Transcribe exactly the stretch of lines beginning at the one containing "毎回、第一線で活躍する経営者や識者たちが集" and closing with the last line of the entries below. Omit images.

[Page-level text extractions]
=== Section Start ===

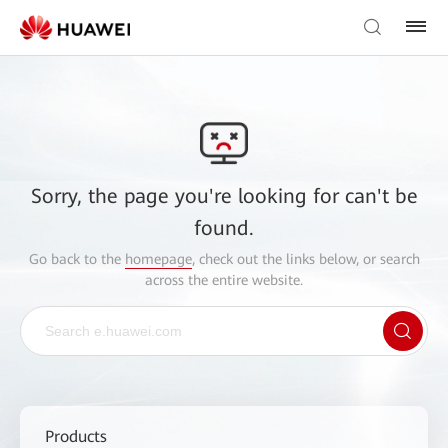
Sorry, the page you're looking for can't be
found.
Go back to the
homepage
, check out the links below, or search
across the entire website.
Products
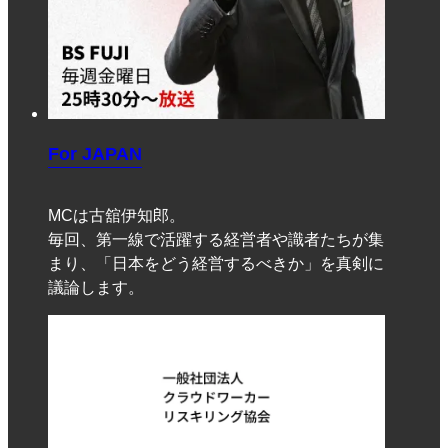
For JAPAN
MCは古舘伊知郎。
毎回、第一線で活躍する経営者や識者たちが集
まり、「日本をどう経営するべきか」を真剣に
議論します。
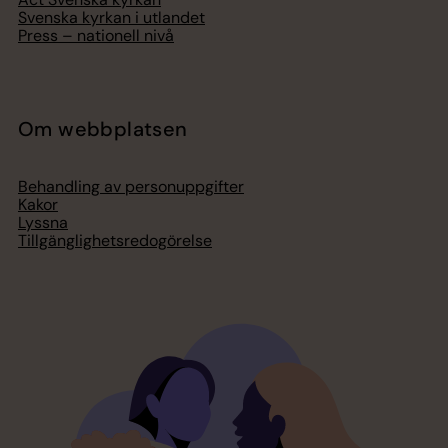
Svenska kyrkan i utlandet
Press – nationell nivå
Om webbplatsen
Behandling av personuppgifter
Kakor
Lyssna
Tillgänglighetsredogörelse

=== Section End ===

### RESULT OF THE TASK:
毎回、第一線で活躍する経営者や識者たちが集
まり、「日本をどう経営するべきか」を真剣に
議論します。
Svenska kyrkan i utlandet
Press – nationell nivå
Om webbplatsen
Behandling av personuppgifter
Kakor
Lyssna
Tillgänglighetsredogörelse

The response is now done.